*About this task:* Put every line of text from all of the material below into a JSON list of strings, one string per line, leaving out blank lines. Leave the pictures out of your answer.
-------
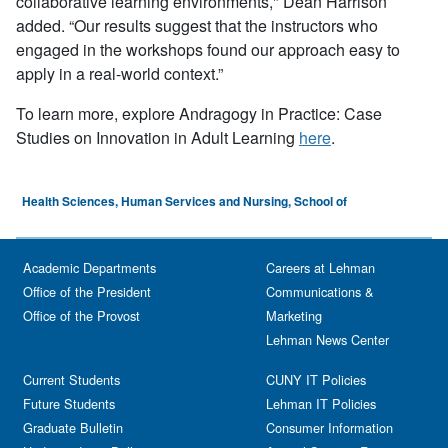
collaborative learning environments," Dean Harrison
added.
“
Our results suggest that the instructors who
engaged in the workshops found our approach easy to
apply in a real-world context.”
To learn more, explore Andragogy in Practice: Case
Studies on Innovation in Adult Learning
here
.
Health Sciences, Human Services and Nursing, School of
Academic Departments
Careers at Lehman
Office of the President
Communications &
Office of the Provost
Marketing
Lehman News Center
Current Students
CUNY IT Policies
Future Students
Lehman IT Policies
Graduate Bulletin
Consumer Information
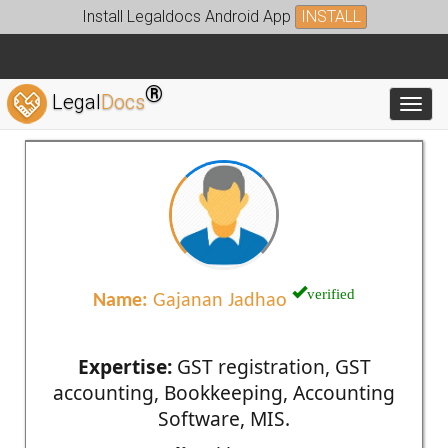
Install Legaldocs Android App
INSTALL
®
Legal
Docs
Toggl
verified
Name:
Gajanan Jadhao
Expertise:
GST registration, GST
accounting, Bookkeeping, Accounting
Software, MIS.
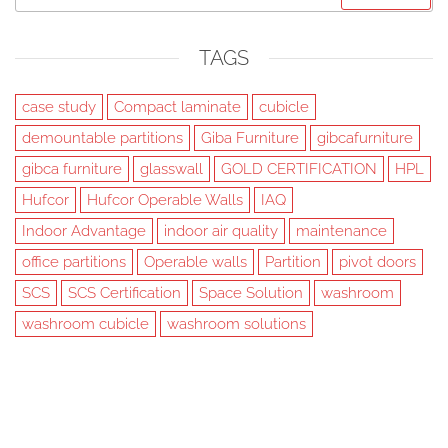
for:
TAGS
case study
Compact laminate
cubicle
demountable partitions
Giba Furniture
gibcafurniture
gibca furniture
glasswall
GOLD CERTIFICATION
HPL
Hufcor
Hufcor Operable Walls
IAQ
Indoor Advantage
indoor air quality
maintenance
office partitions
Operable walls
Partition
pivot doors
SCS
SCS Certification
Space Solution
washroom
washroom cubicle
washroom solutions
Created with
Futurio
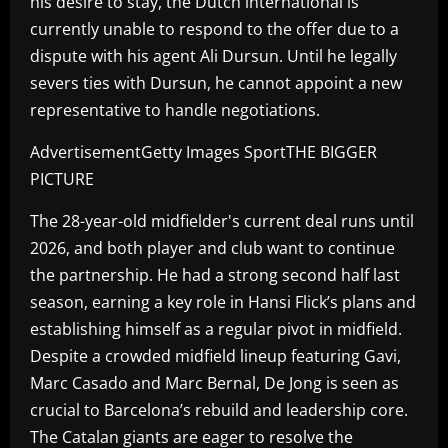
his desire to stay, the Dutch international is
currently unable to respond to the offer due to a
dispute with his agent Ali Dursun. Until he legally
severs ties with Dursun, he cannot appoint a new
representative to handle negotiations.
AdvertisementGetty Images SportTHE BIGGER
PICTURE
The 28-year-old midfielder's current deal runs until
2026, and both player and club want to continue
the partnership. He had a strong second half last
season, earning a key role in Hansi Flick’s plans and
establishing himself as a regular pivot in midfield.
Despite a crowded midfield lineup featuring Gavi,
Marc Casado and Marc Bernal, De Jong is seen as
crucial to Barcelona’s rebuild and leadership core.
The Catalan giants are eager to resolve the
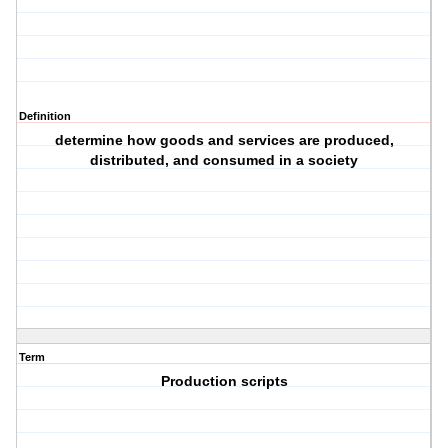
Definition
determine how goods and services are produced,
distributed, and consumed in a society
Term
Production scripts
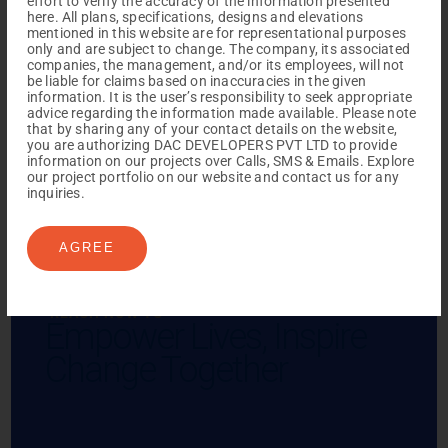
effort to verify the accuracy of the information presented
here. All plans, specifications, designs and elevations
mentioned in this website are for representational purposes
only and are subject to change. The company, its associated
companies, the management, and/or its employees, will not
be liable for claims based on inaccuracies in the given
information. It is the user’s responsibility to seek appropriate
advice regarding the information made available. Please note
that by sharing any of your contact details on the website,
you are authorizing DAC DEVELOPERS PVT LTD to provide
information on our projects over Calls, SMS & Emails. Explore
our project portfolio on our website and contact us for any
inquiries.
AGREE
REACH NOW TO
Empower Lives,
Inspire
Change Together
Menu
-------
*Exercise output:*
[
  "collaborative learning environments,\" Dean Harrison",
  "added.",
  "“",
  "Our results suggest that the instructors who",
  "engaged in the workshops found our approach easy to",
  "apply in a real-world context.”",
  "To learn more, explore Andragogy in Practice: Case",
  "Studies on Innovation in Adult Learning",
  "here",
  ".",
  "Health Sciences, Human Services and Nursing, School of",
  "Academic Departments",
  "Careers at Lehman",
  "Office of the President",
  "Communications &",
  "Office of the Provost",
  "Marketing",
  "Lehman News Center",
  "Current Students",
  "CUNY IT Policies",
  "Future Students",
  "Lehman IT Policies",
  "Graduate Bulletin",
  "Consumer Information",
  "Install Legaldocs Android App",
  "INSTALL",
  "®",
  "Legal",
  "Docs",
  "Toggl",
  "verified",
  "Name:",
  "Gajanan Jadhao",
  "Expertise:",
  "GST registration, GST",
  "accounting, Bookkeeping, Accounting",
  "Software, MIS.",
  "for:",
  "TAGS",
  "case study",
  "Compact laminate",
  "cubicle",
  "demountable partitions",
  "Giba Furniture",
  "gibcafurniture",
  "gibca furniture",
  "glasswall",
  "GOLD CERTIFICATION",
  "HPL",
  "Hufcor",
  "Hufcor Operable Walls",
  "IAQ",
  "Indoor Advantage",
  "indoor air quality",
  "maintenance",
  "office partitions",
  "Operable walls",
  "Partition",
  "pivot doors",
  "SCS",
  "SCS Certification",
  "Space Solution",
  "washroom",
  "washroom cubicle",
  "washroom solutions",
  "Created with",
  "Futurio",
  "his desire to stay, the Dutch international is",
  "currently unable to respond to the offer due to a",
  "dispute with his agent Ali Dursun. Until he legally",
  "severs ties with Dursun, he cannot appoint a new",
  "representative to handle negotiations.",
  "AdvertisementGetty Images SportTHE BIGGER",
  "PICTURE",
  "The 28-year-old midfielder's current deal runs until",
  "2026, and both player and club want to continue",
  "the partnership. He had a strong second half last",
  "season, earning a key role in Hansi Flick’s plans and",
  "establishing himself as a regular pivot in midfield.",
  "Despite a crowded midfield lineup featuring Gavi,",
  "Marc Casado and Marc Bernal, De Jong is seen as",
  "crucial to Barcelona’s rebuild and leadership core.",
  "The Catalan giants are eager to resolve the",
  "Definition",
  "determine how goods and services are produced,",
  "distributed, and consumed in a society",
  "Term",
  "Production scripts",
  "effort to verify the accuracy of the information presented",
  "here. All plans, specifications, designs and elevations",
  "mentioned in this website are for representational purposes",
  "only and are subject to change. The company, its associated",
  "companies, the management, and/or its employees, will not",
  "be liable for claims based on inaccuracies in the given",
  "information. It is the user’s responsibility to seek appropriate",
  "advice regarding the information made available. Please note",
  "that by sharing any of your contact details on the website,",
  "you are authorizing DAC DEVELOPERS PVT LTD to provide",
  "information on our projects over Calls, SMS & Emails. Explore",
  "our project portfolio on our website and contact us for any",
  "inquiries.",
  "AGREE",
  "REACH NOW TO",
  "Empower Lives,",
  "Inspire",
  "Change Together",
  "Menu"
]